Cups to Quarts Converter

Convert cups to quarts and quarts to cups for US and imperial systems. Shows pints, gallons, fluid ounces, liters, and a US volume ladder chart.

Presets

Quarts
1.00
4 cups ÷ 4
Cups
4.00
Input
Pints
2.00
1 qt × 2
Gallons
0.25
1 qt ÷ 4
Fluid Ounces
32.00
946.35 mL ÷ 29.57
Milliliters
946.35
4 × 236.588 mL
Liters
0.95
946.35 ÷ 1,000
Tablespoons
64.00
946.35 ÷ 14.787

Quart Fill

100% of 1 quart

US Volume Ladder

UnitEquivalentmL
1 tbsp3 tsp14.79
1 fl oz2 tbsp29.57
1 cup8 fl oz236.59
1 pint2 cups473.18
1 quart2 pints946.35
1 gallon4 quarts3,785.41
Planning notes, formulas, and examples

About the Cups to Quarts Converter

Four US cups equal one US quart, which makes this a common conversion for soups, stock, drinks, milk, and recipe scaling. It also helps when you are planning batch cooking or checking whether a container will actually hold the full recipe volume. It is especially helpful when ingredients are measured in cups but pots, cartons, or containers are labeled in quarts.

This converter supports both US and imperial systems and also shows pints, gallons, fluid ounces, milliliters, liters, and tablespoons. That gives you the direct quart answer plus the nearby units you are likely to need next. That gives you the direct quart answer plus the nearby units you are likely to need next.

Use it when you want to move between cup-sized measurements and quart-sized containers without mixing US and imperial units. It is especially helpful when scaling a recipe for a pot, pitcher, or storage container. That extra check helps keep batch sizes aligned with the vessel you are actually using.

When This Page Helps

Recipe scaling and container sizing often switch between cups and quarts mid-task. This page handles that conversion directly and keeps the surrounding units visible so you can keep working without extra lookups. This page handles that conversion directly and keeps the surrounding units visible so you can keep working without extra lookups.

How to Use the Inputs

  1. Select Cups → Quarts or Quarts → Cups.
  2. Choose US or Imperial for accuracy.
  3. Enter a value or use a preset.
  4. Read the quart result and 7 additional outputs.
  5. Check the quart-fill bar for a visual gauge.
  6. Review the US Volume Ladder table to understand the full hierarchy.
  7. Expand the recipe examples to compare cooking volumes.
Formula used
US: quarts = cups ÷ 4 | cups = quarts × 4 1 US quart = 946.353 mL | 1 Imperial quart = 1,136.52 mL

Example Calculation

Result: 2.5 US quarts

10 US cups ÷ 4 = 2.5 quarts. That equals 5 pints, 80 fluid ounces, or about 2.366 liters.

Tips & Best Practices

  • 4 US cups = 1 US quart. Halving: 2 cups = ½ quart = 1 pint.
  • A quart and a liter are close in size: 1 US quart = 946 mL ≈ 1 L (roughly 5 % smaller).
  • US quarts of milk come in 32-oz containers; imperial quarts hold about 40 imp fl oz.
  • When doubling a quart recipe, you jump to ½ gallon (8 cups, 2 quarts).
  • For quick mental math: 1 quart ≈ 1 liter (close enough for cooking, too small for chemistry).
  • Dry quarts (used for produce like berries) are slightly larger than liquid quarts (1,101 mL).

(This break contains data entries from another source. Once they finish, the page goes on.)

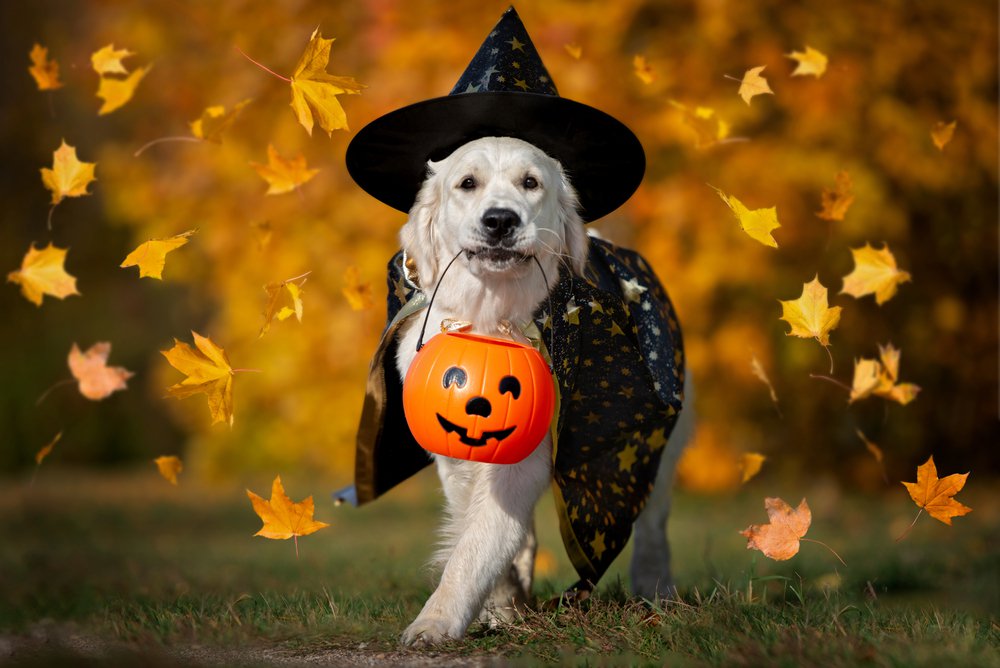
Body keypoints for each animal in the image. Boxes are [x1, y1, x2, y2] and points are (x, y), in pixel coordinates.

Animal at [392, 137, 696, 648]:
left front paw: (434, 622)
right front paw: (501, 607)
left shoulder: (522, 459)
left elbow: (474, 548)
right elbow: (482, 535)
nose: (500, 220)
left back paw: (656, 591)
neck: (494, 319)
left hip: (660, 442)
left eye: (530, 183)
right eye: (467, 183)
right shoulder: (457, 462)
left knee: (653, 523)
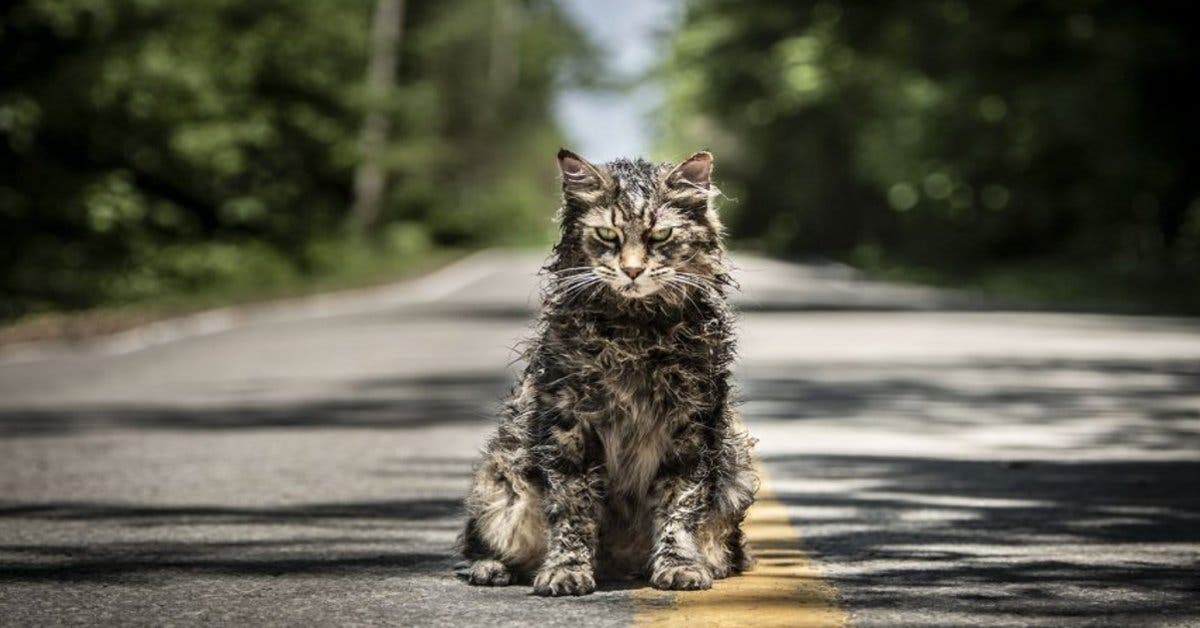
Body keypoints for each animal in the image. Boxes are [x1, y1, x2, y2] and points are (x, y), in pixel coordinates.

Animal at [458, 150, 758, 597]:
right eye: (607, 234)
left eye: (660, 236)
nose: (632, 271)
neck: (635, 333)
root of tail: (619, 565)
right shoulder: (569, 425)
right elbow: (573, 508)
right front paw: (566, 570)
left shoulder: (691, 426)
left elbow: (679, 505)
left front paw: (680, 565)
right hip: (500, 479)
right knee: (484, 542)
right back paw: (492, 568)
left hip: (736, 468)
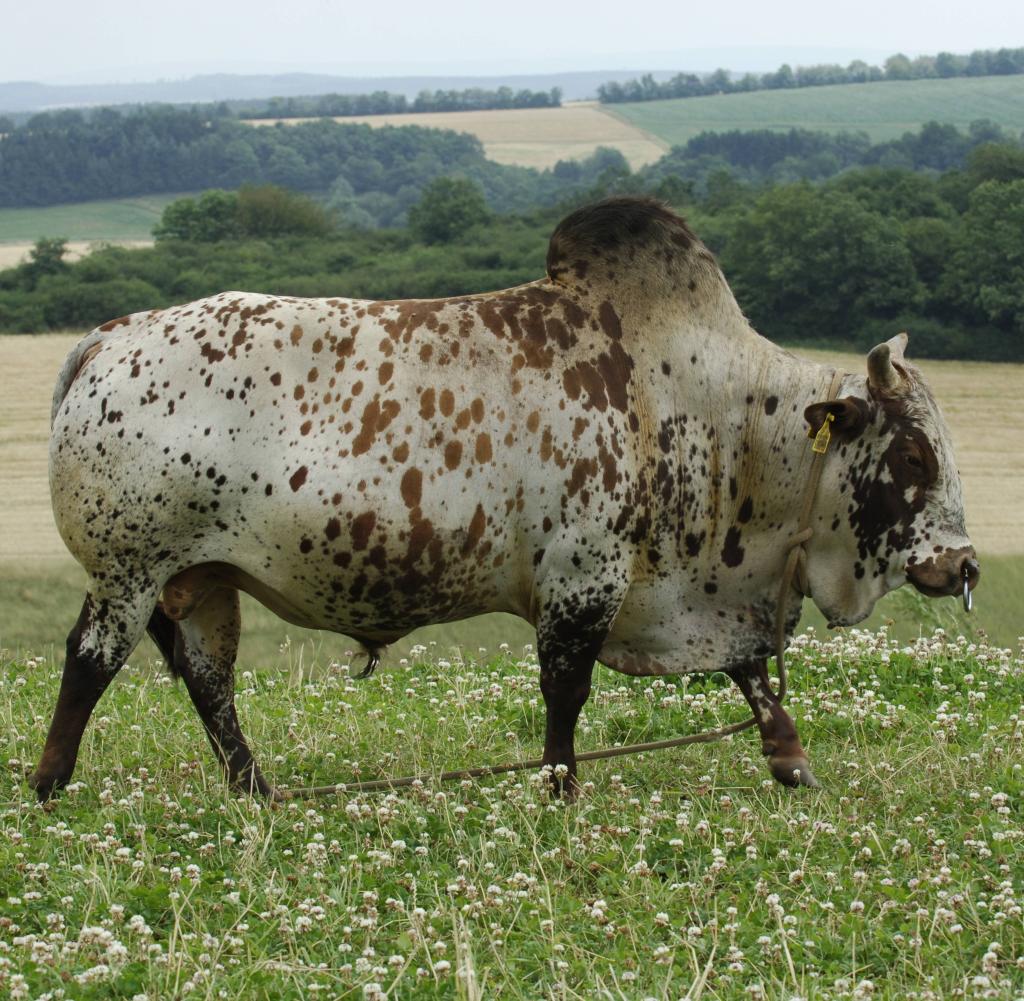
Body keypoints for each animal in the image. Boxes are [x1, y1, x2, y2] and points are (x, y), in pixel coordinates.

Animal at [29, 198, 974, 798]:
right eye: (915, 450)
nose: (962, 564)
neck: (706, 405)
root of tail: (110, 335)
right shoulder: (584, 580)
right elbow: (567, 694)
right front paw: (559, 789)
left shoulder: (684, 591)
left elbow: (749, 674)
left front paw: (790, 758)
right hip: (129, 571)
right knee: (89, 661)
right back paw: (49, 784)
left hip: (196, 581)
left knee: (207, 681)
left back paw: (255, 789)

The Quart in Everyday Life

The word "quart" derives from the Latin "quartus" (fourth), reflecting that it is one quarter of a gallon. In the US, liquid quarts are used for milk, juice, motor oil, paint, and cooking. Dry quarts are used at farmer's markets for berries and produce. Knowing which quart a recipe or label refers to prevents costly mistakes.

US vs. Imperial Quarts

A US liquid quart holds 946.353 mL, while an imperial quart holds 1,136.52 mL—about 20 % more. This means a recipe calling for "2 quarts of stock" in a British cookbook requires 2,273 mL, not the 1,893 mL an American cook would pour. Always check the cookbook's origin before converting.

Volume Hierarchy Cheat Sheet

Memorize this chain: 4 tbsp = ¼ cup → 8 fl oz = 1 cup → 2 cups = 1 pint → 2 pints = 1 quart → 4 quarts = 1 gallon. Every step doubles (except the gallon, which quadruples from a quart). With this ladder, you can move between any two units in seconds.

Sources & Methodology

Last updated:

Frequently Asked Questions

  • 4 US cups = 1 US quart. In imperial units, 1 imperial quart ≈ 4 imperial cups (1,136.52 mL).